Al centro della storia c'è un discorso del capo, l'annuncio della chiusura della cava, su cui il film continua a tornare, facendolo ascoltare un po' di più, facendolo guardare da un altro punto di vista, inseguendo questo o quel personaggio, svelando le dinamiche di una piccola società che è identica a quell'altra là fuori, l'Iran. Le tensioni fra gruppi etnici diversi (i curdi non li vuole nessuno), l'ostinazione di un padre che non vuole dare sua figlia in sposa all'innamorato, l'enigma di una donna, Sarvar, che viene spesso accompagnata in città, per motivi misteriosi. Non ci sono rivendicazioni sociali, alla cava, solo uomini e donne che provano a vivere e amare nonostante tutto, a darsi una speranza, ma che finiscono per sottostare a dinamiche meschine, piccole delazioni, invidie, bugie, all'insofferenza verso altri che sono schiavi come loro.

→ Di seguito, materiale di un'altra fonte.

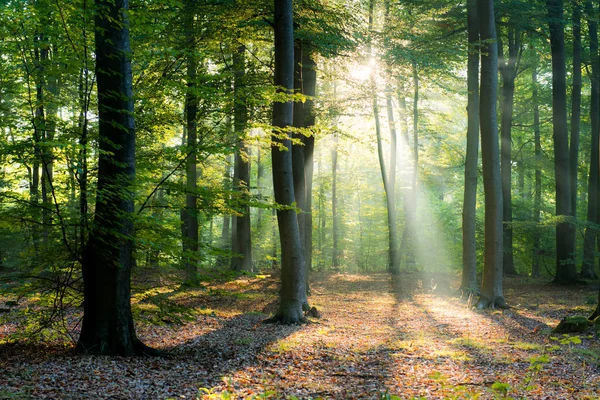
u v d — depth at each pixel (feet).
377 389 24.00
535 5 67.82
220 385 24.34
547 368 26.84
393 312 53.21
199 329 41.01
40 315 32.04
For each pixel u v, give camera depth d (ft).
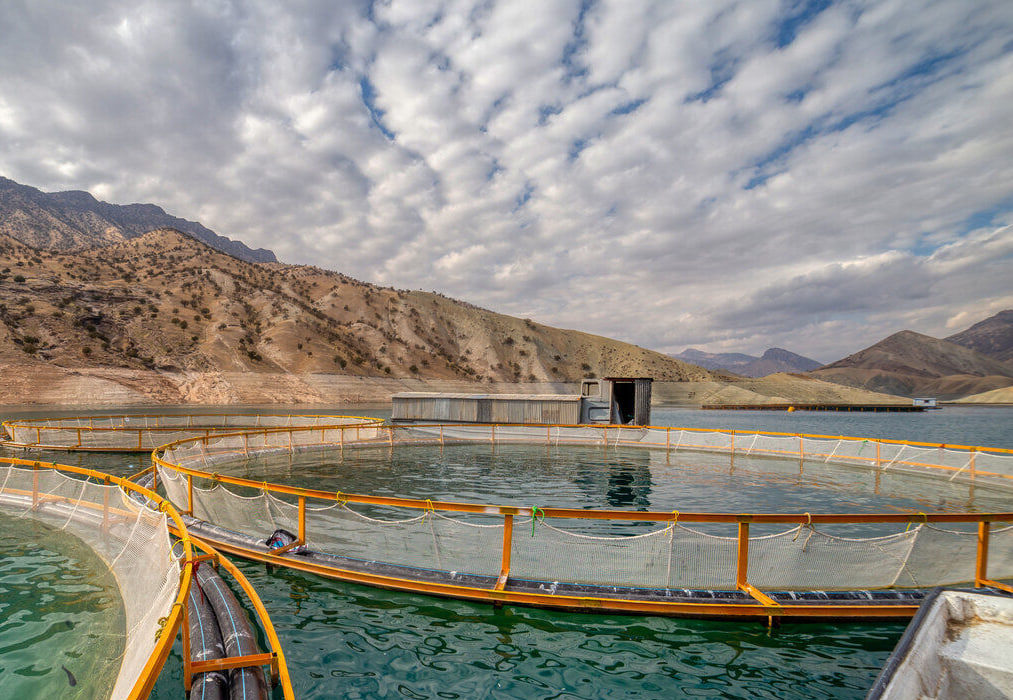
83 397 297.94
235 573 22.15
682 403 553.64
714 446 101.24
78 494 40.34
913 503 56.90
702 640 24.27
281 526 35.32
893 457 80.89
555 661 22.33
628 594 26.89
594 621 25.86
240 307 524.11
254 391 374.22
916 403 492.54
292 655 22.36
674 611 26.11
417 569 30.09
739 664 22.33
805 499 58.39
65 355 331.36
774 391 625.82
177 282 550.36
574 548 28.84
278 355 447.42
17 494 46.88
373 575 29.63
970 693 13.73
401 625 25.40
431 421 138.51
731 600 26.35
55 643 22.31
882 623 26.02
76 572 31.12
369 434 113.29
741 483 68.03
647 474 74.64
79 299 413.80
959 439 168.96
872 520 27.91
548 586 27.89
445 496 57.67
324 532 33.45
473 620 25.95
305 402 382.63
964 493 63.10
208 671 18.07
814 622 25.81
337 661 21.98
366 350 580.30
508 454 95.81
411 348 650.02
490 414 133.39
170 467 44.32
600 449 104.83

C'è un personaggio, soprattutto, che spicca in mezzo agli altri: Lotfollah, il sorvegliante. Un uomo che è nato letteralmente in quella cava, e lì è rimasto per quarant'anni a svolgere il suo compito di aiutante del capo, messaggero, mediatore. A lui spetta il compito di convocare i lavoratori per l'annuncio (arriveranno nuovi padroni, la fabbrica verrà chiusa, ora tutti devono tornare a casa) e porre fine a quella storia, che coincide con la sua vita. Lui che ha sempre avuto solo una speranza, conquistare l'amore di Sarvar, destinata a partire come gli altri, con la sua storia segreta, figlia di quel sistema di potere immutabile.
Wasteland è un film potente, che si muove sul crinale pericoloso della maniera, col suo dispositivo estetico e narrativo che sovrasta i personaggi e la realtà di quel (non)luogo, la dimensione (neo)realista, naturalista, in cui si muovono i lavoratori, nella loro vita quotidiana. Ma quel dispositivo, quello stile, è il senso e la verità di quel mondo allucinato, in cui nessuno sembra vedere l'egoismo brutale e bugiardo del padrone. Quei “quadri” elegantemente (poeticamente) disperati, quei movimenti che non lasciano scampo, soffocano e imprigionano un'umanità sconfitta, disgraziata, anche incattivita, ma che ha una dignità commovente, immersa in una ritualità laboriosa e miserabile, che approda ogni sera, dopo cena, sotto una specie di sudario. E Lotfollah è il simbolo di quella dignità, coi suoi valori istintitivi e antichi, la sua impotenza di fronte al vuoto che avanza, dentro un mondo in cui gli ultimi non riescono a vedere nell'altro un compagno di sventura, un possibile alleato, ma solo un avversario nell'eterna lotta per la sopravvivenza.